Ich weiß nicht, ob das hier richtig aufgehoben ist, aber beim Alder Lake DDR5 Test merkt ihr an, dass die Micron Chip Kits unter Last zwar performen, aber es dann bei leichter Last Neustarts/BSODs gibt. Bei Samsung sei dies nicht zu beobachten gewesen. Die Foren sind derzeit voll von Problemen, selbst die angepriesenen RAM Geschwindigkeiten und Latenzen der einzelnen Kits zu erreichen. Das gilt auch und insbesondere für Riegel mit Samsung Chips, z.B. die G.Skill Trident Z5 6000/5600 36/40. Die Mainboard Hersteller tappen hier offenbar ebenfalls im Dunkeln und bringen teils täglich neue Test BIOSe heraus (Shamino von Asus).

Habt ihr ebenfalls solche Schwierigkeiten feststellen können? Was sagen die Hersteller von RAM und Mainboard, evtl. sogar Intel? Deutet sich hier ein systematisches Plattformdesign- oder Hardware-Problem an?

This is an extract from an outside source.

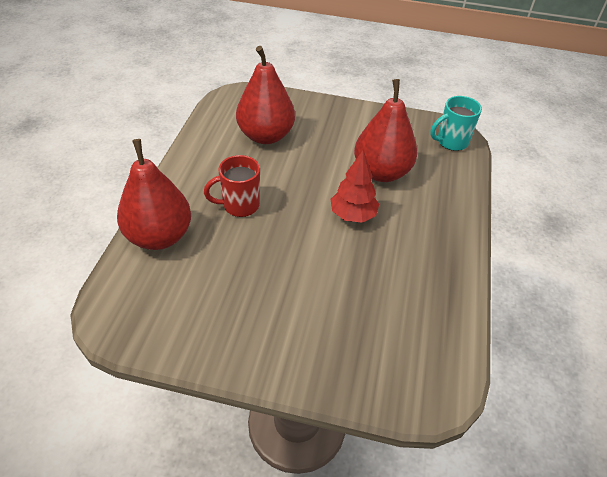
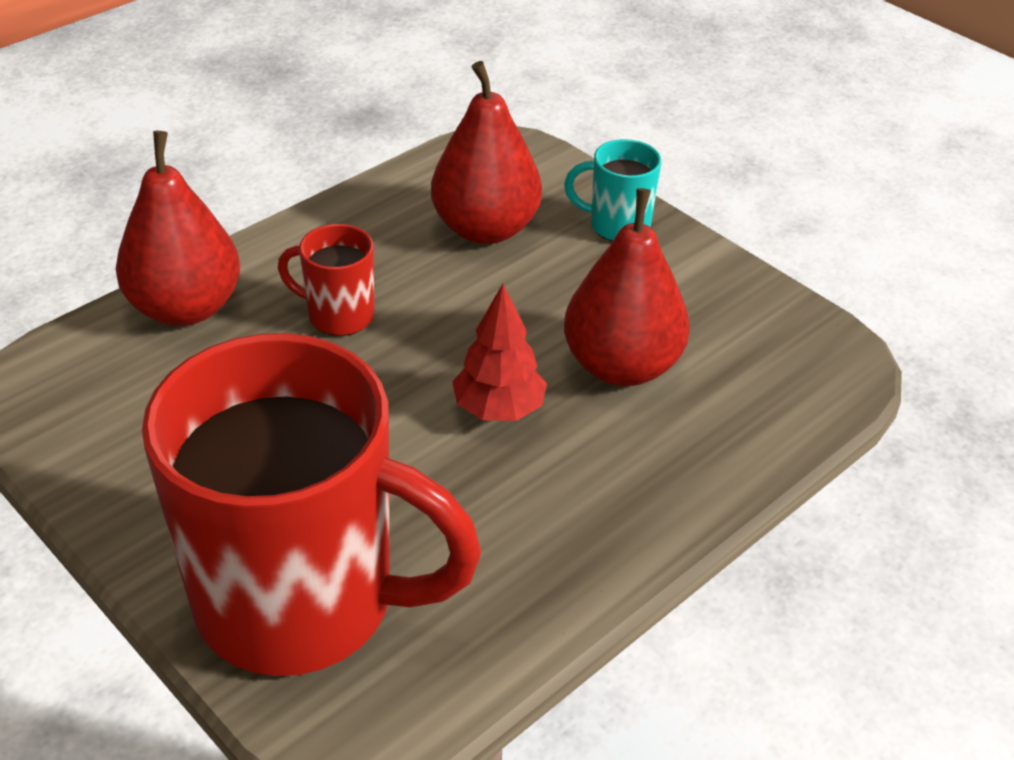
camera: 35 degrees right, 5 degrees down
(360, 349) = (302, 602): none -> red mug
(451, 142) = (813, 372): turquoise mug -> turquoise mug (617, 225)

Ich bin jedenfalls gespannt auf die Januar-Ausgabe. Weiter so!


----------



## PCGH_Stephan (23. Dezember 2021)

Mir sind keine ungewöhnlichen Stabilitätsprobleme mit den Samsung-Riegeln aufgefallen. Auch sämtliche Micron-Kits zeigten keine bedenkliche Instabilität. Soll heißen beim Betrieb innerhalb der Spezifikation konnte ich keine Anormalien feststellen, die Systeme liefen ohne und mit wechselnder Last stabil. Ungewöhnlich  war allerdings, wie im Artikel beschrieben, der Umstand, dass die Kits mit Micron-Chips im übertakteten Zustand teilweise einige Minuten HCI Memtest ohne irgendeinen Fehler absolvierten, im Leerlauf unter Windows aber einen Crash herbeiführten. Normalerweise zeigt ein semi-stabil übertaktetes RAM-Kit. nachdem es den Trainingsprozess und Windows-Systemstart überstanden hat, im Leerlauf noch keine Auffälligkeiten, selbst wenn der Stabilitätstest innerhalb weniger Sekunden zahlreiche Fehler aufdeckt. Ich werde mich noch ausführlicher mit DDR5(-OC) und (In)stabilitätstests beschäftigen; spätestens wenn es um die Vorbereitung des ersten DDR5-Vergleichstests mit Wertungssystem geht.


----------



## tigra456 (24. Dezember 2021)

@Stephan konntest du XMP 1 auswählen und hast sonst nichts mehr machen müssen oder hast du Werte aus dem Asus Guide übernommen/übernehmen müssen.

Ich bin im Luxx und auf Overclock unterwegs nur um an Beta Bios zu kommen, die Besserung versprechen.
XMP 1 und fertig war mit keinem Bios bisher möglich. (Z690-F / 6000 C 36).

Musste gemäß Asus Guide die Werte für 4x  Samsung 6000 händisch übernehmen um sie mit den XMP 1 Werten stabil zum Laufen zu bewegen. Haben so 1,5 std Testmem5 mit dem Anta777 Profil überstanden.(Soll wohl sehr gut sein dieser Test ?).

Würde es daher als stabil bezeichen.

Hatte bisher nur 1x einen Bluescreen beim Booten, der sich aber nicht mehr wiederholt hat....


----------



## PCGH_Stephan (25. Dezember 2021)

Sofern ich meine Aufzeichnungen richtig interpretiere, hatte ich beim Z690 Hero mit UEFI 0237 den Fall, dass XMP 2 (G.Skill-Subtimings) nicht zum Booten geeignet war. XMP 1 (Asus-Subtimings) lief aber bereits mit dieser alten UEFI-Version problemlos. Mit UEFI 0702 war XMP 2 dann zum Booten geeignet, allerdings lief das System damit nicht durch alle Benchmarks. XMP 1 war die stabilere und (gemäß Aida64) schnellere Wahl.

Es war mir also mit jeder UEFI-Version möglich, mit DDR5-6000/CL36 zu booten und die Einstellung dann auch ohne Stabilitätsprobleme zu nutzen.


----------



## tigra456 (25. Dezember 2021)

Okay danke. Also alles bissl komisch. Riegel Boarc CPU irgendwo liegt der Wurm bei mir und anderen warum die Riegel nicht out of the Box stabil laufen. Mit den Werten aus dem Asus Guide läuft es jetzt bei mir…


----------